The church bells rang at 2, which cued the pep band’s drum line, which cued the freshman dorms to process into Tercentenary Theatre: Canaday, then Thayer, and Matthews, while Straus and Grays and Greenough enter along the sides of Widener Library. There’s an incongruous relationship between the formality of the fashion and the tone of the music at Convocation; raucous fight songs highlighted by brash brass and imprecise dance moves comprise the walking music for the President of the University and her attendant dignitaries. This also occurs on a much grander scale during Commencement, but the inherent lack of sophistication of graduation robes somehow makes that event more coherent.

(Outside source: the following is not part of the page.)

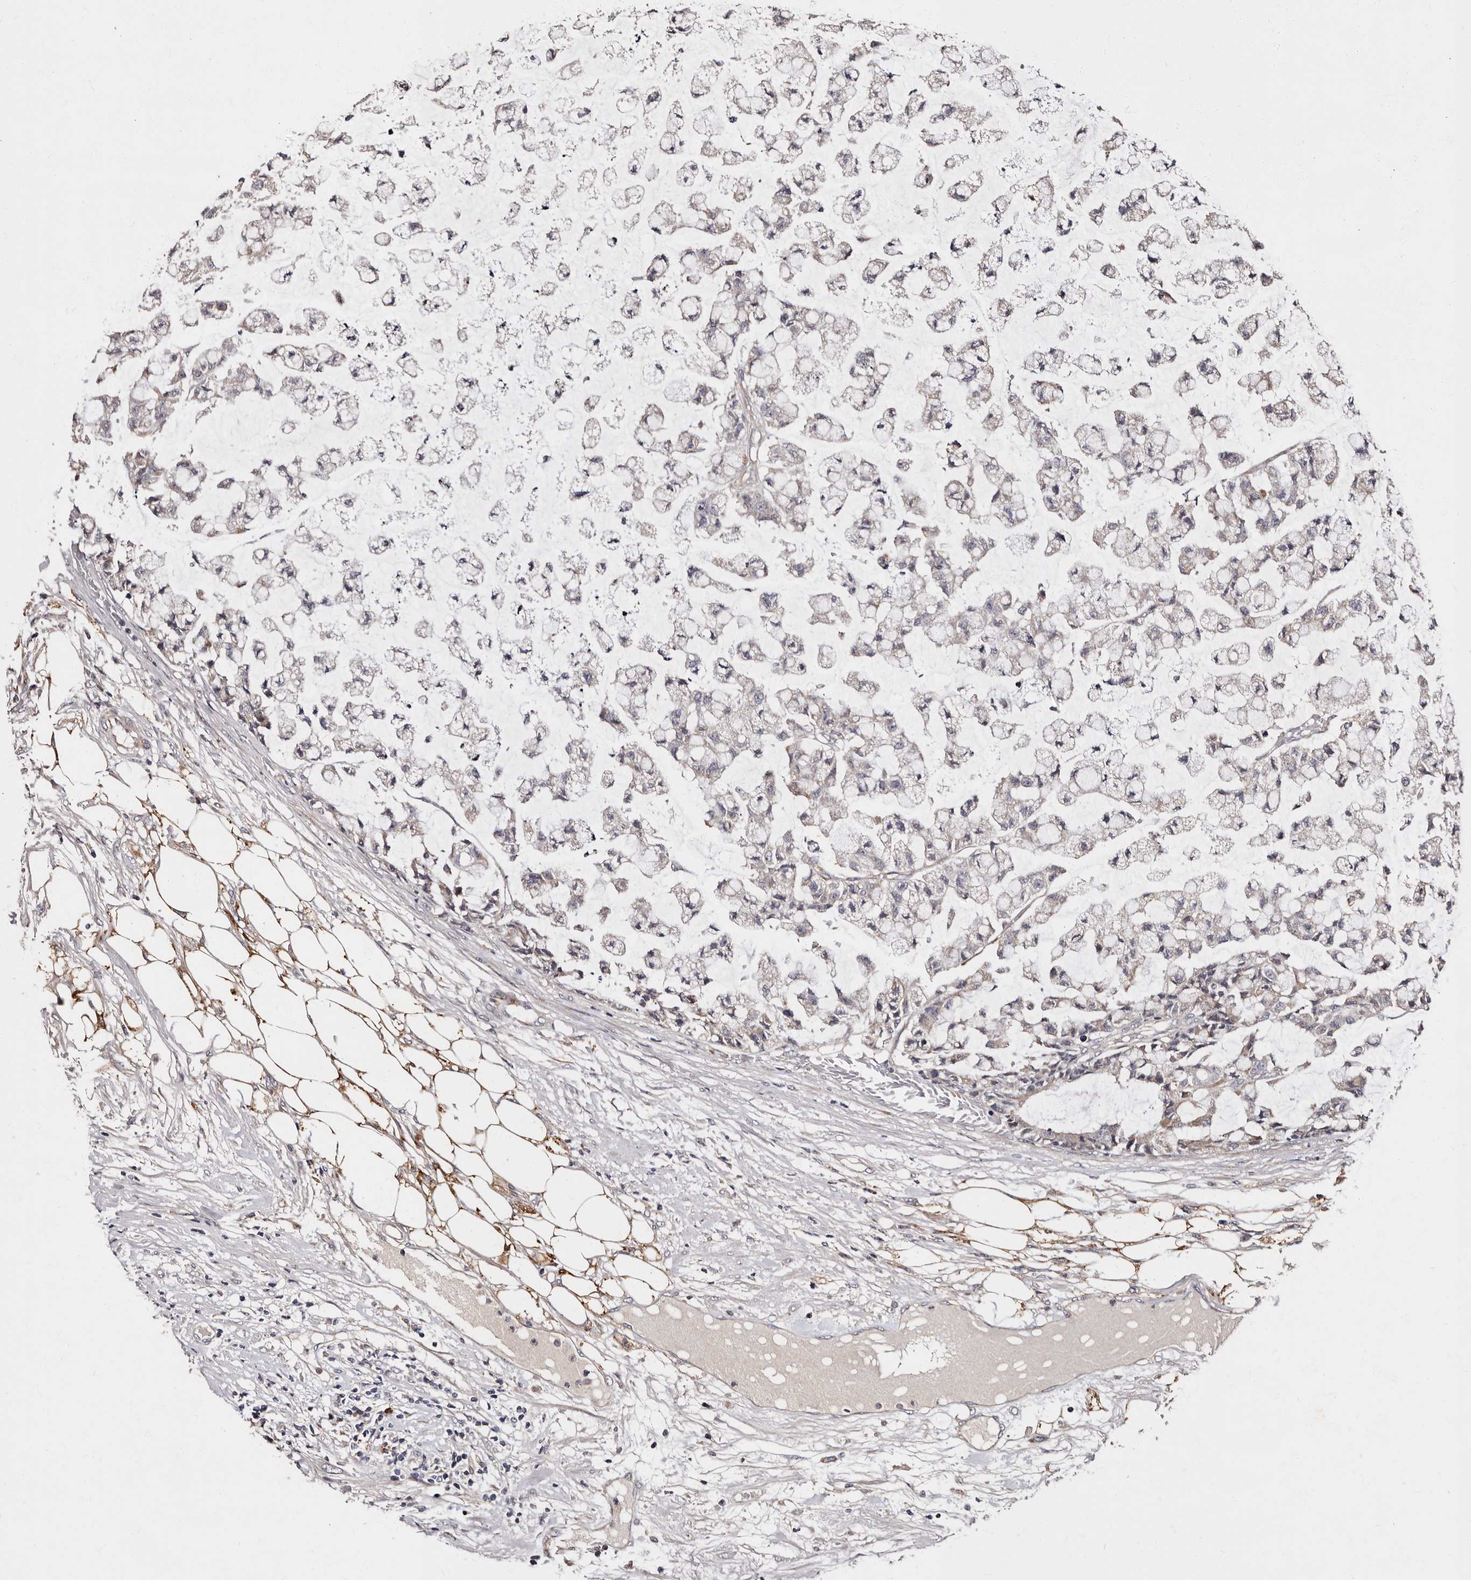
{"staining": {"intensity": "negative", "quantity": "none", "location": "none"}, "tissue": "colorectal cancer", "cell_type": "Tumor cells", "image_type": "cancer", "snomed": [{"axis": "morphology", "description": "Adenocarcinoma, NOS"}, {"axis": "topography", "description": "Colon"}], "caption": "Immunohistochemical staining of human adenocarcinoma (colorectal) exhibits no significant staining in tumor cells. The staining was performed using DAB to visualize the protein expression in brown, while the nuclei were stained in blue with hematoxylin (Magnification: 20x).", "gene": "ADCK5", "patient": {"sex": "female", "age": 84}}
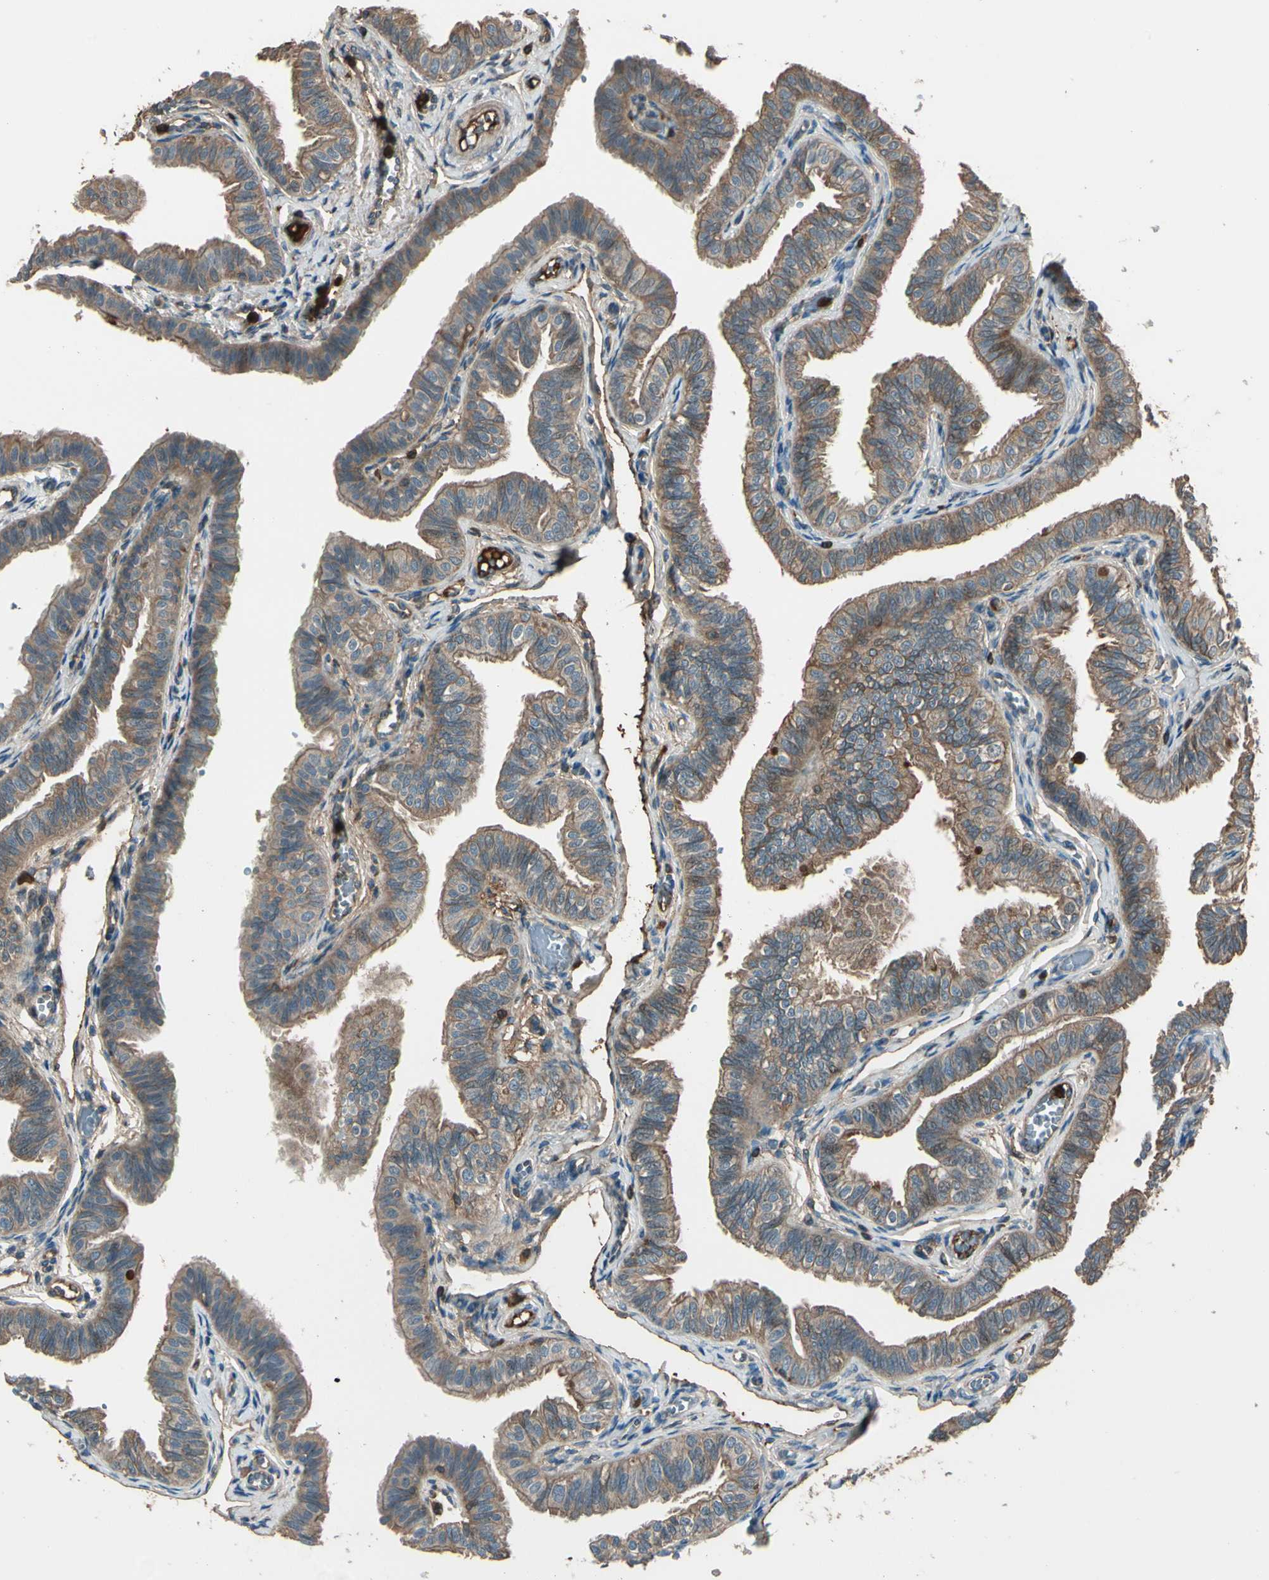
{"staining": {"intensity": "moderate", "quantity": ">75%", "location": "cytoplasmic/membranous"}, "tissue": "fallopian tube", "cell_type": "Glandular cells", "image_type": "normal", "snomed": [{"axis": "morphology", "description": "Normal tissue, NOS"}, {"axis": "morphology", "description": "Dermoid, NOS"}, {"axis": "topography", "description": "Fallopian tube"}], "caption": "Human fallopian tube stained for a protein (brown) displays moderate cytoplasmic/membranous positive expression in about >75% of glandular cells.", "gene": "STX11", "patient": {"sex": "female", "age": 33}}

Many of the same speakers I heard at my Freshman Convocation gave slight variations on the speeches they have been giving for the past three years – to seek a transformative, rather than transactional education, to learn from each other, to remember the legitimacy of individual idiosyncrasies when planning for the future. The picture they painted of a college education was one unfettered by the tiresome, mundane constraints of forms, placement tests, degree requirements, auditions and comprehensive applications, or any semblance of status, save that of intellectual rigor.
Convocation could be rightly criticized for painting a rose-tinted picture of the life and mindset of a college student. However, convocation is also an aspirational moment, in which the people who are in charge of the vast bureaucratic apparatus of the University can express their wishes for their school. It is easy to be cynical about the bureaucrats when their day to day jobs often require pushing practical concerns and compromises ahead of an idealized vision for education. Convocation is a strange event, but it offers us the chance to consider the ideals and virtues of education, and hope that they might take an incrementally larger role in the way we go about our studies.
I look forward to hearing more about your first years at a new school!